School has begun. No time for something long and thoughtful that I haven't written yet(ha ha, you thought you'd escaped) So, in the spirit of the review journal this apparently is, here is my librarything review of A.S. Byatt's Possession
Possession by A.S. Byatt
A crime of passion, you might call it, when Roland Michell, a scholar of the great nineteenth century poet Randolph Henry Ash, steals two pages in the poet’s writing, the draft of a letter he discovers in a long-neglected book. The letter leads him to a possible intended recipient, the lesser known poet Christabel LaMotte, and that poet’s devoted scholar, Maud Bailey. Their present hums with academic espionage and whimpering, frustrated careers, the past is alive with journals, essays, and poetry, such poetry that the reader can’t help but dig in right along with the main characters, appreciating every sacrifice they make along the way.
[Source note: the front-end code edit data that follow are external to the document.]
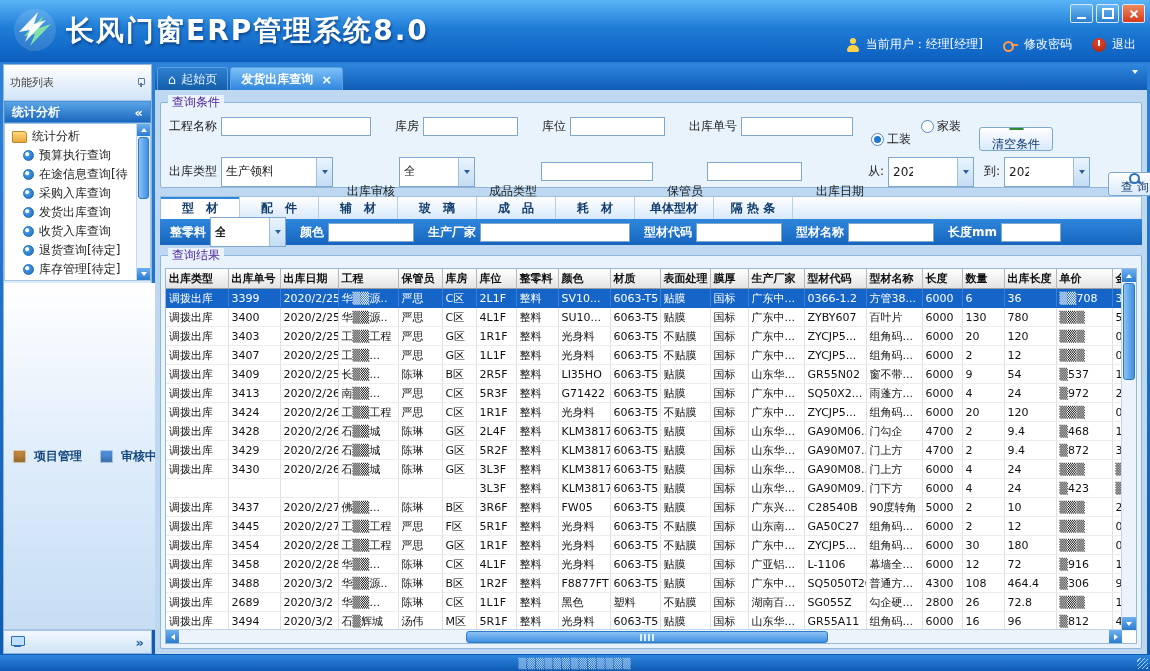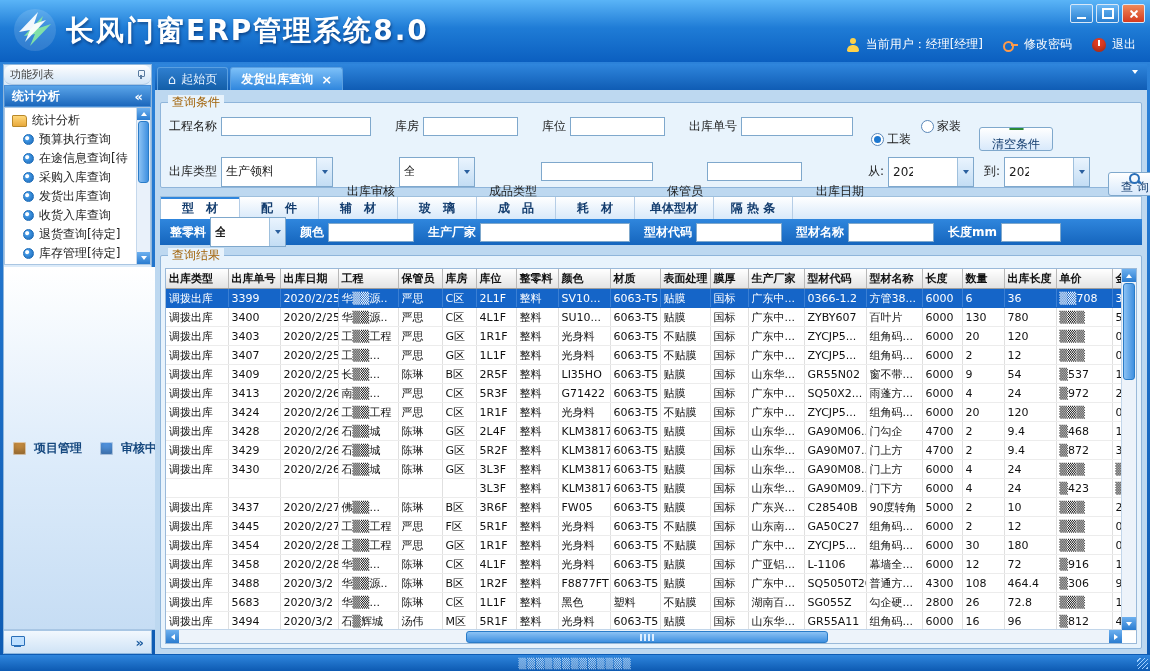--- a/index.html
+++ b/index.html
@@ -35,7 +35,7 @@
 
   
   .sidebar{width:147px;background:#dcebf9;border:1px solid #8fb7dd;display:flex;flex-direction:column;min-height:0;}
-  .sb-title{height:19px;background:linear-gradient(#fefeff,#d2e5f7);border-bottom:1px solid #aac6e2;color:#444;font-size:11px;display:flex;align-items:center;justify-content:space-between;padding:0 6px;flex:none;border-radius:8px;}
+  .sb-title{height:19px;background:linear-gradient(#fefeff,#d2e5f7);border-bottom:1px solid #aac6e2;color:#444;font-size:11px;display:flex;align-items:center;justify-content:space-between;padding:8px 6px;flex:none;}
   .pin-icon{width:9px;height:9px;position:relative;}
   .pin-icon::before{content:"";position:absolute;left:2px;top:0;width:5px;height:5px;border:1.5px solid #5a7ba0;border-radius:1px;}
   .pin-icon::after{content:"";position:absolute;left:4px;top:5px;width:1.5px;height:4px;background:#5a7ba0;}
We meet the poets of the past, and snatch their precious secrets from hidey-holes and graves. Despite our distance from them, Ash and LaMotte are so very real, so fragile and so great, the essence, masculine and feminine, of the nineteenth century. And here is Byatt’s feat. She wrote every stitch of their work herself. Though very much their own persons, these two are meant to be the embodiment of their age, and have as much to say about our idealization of the past figures that we build our knowledge upon as about themselves.
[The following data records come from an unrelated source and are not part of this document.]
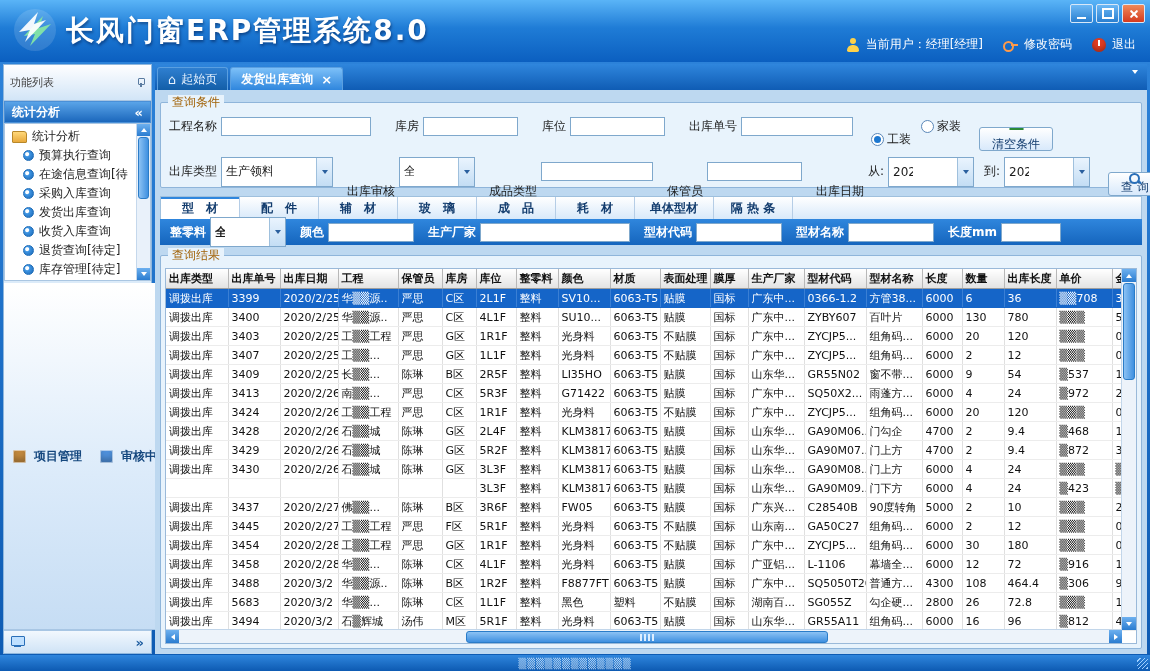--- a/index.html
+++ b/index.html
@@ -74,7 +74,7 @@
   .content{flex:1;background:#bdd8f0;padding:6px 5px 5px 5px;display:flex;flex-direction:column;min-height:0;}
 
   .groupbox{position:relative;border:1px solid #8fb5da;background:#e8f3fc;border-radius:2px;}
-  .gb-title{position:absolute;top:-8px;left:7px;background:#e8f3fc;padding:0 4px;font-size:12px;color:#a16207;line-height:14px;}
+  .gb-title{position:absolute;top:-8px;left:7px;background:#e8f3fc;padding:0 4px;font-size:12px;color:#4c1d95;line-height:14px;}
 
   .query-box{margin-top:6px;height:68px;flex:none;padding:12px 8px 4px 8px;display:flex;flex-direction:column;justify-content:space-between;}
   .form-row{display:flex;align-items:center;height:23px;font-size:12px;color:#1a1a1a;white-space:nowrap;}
More than a romance, although it can certainly be enjoyed that way, the key to the book’s layered meanings is its title. In Byatt’s new introduction, she explains that the idea of the novel came to her while she was contemplating a literary scholar, wondering if the scholar’s subject possessed the scholar, or the reverse. Of course, both are true, as is every extrapolation thereof we can become dizzy contemplating.
Possession has the dearth and architecture of a 19th century novel. Byatt has a gift for character voice, each point of view unmistakable, every world within world breathing history and charm. Wise, kind, and full of a kind of intimate detail any scholar or bibliophile would appreciate, this is a sensory treasure.
See you all on the other side of September. Feel free to cut to the Greenday song.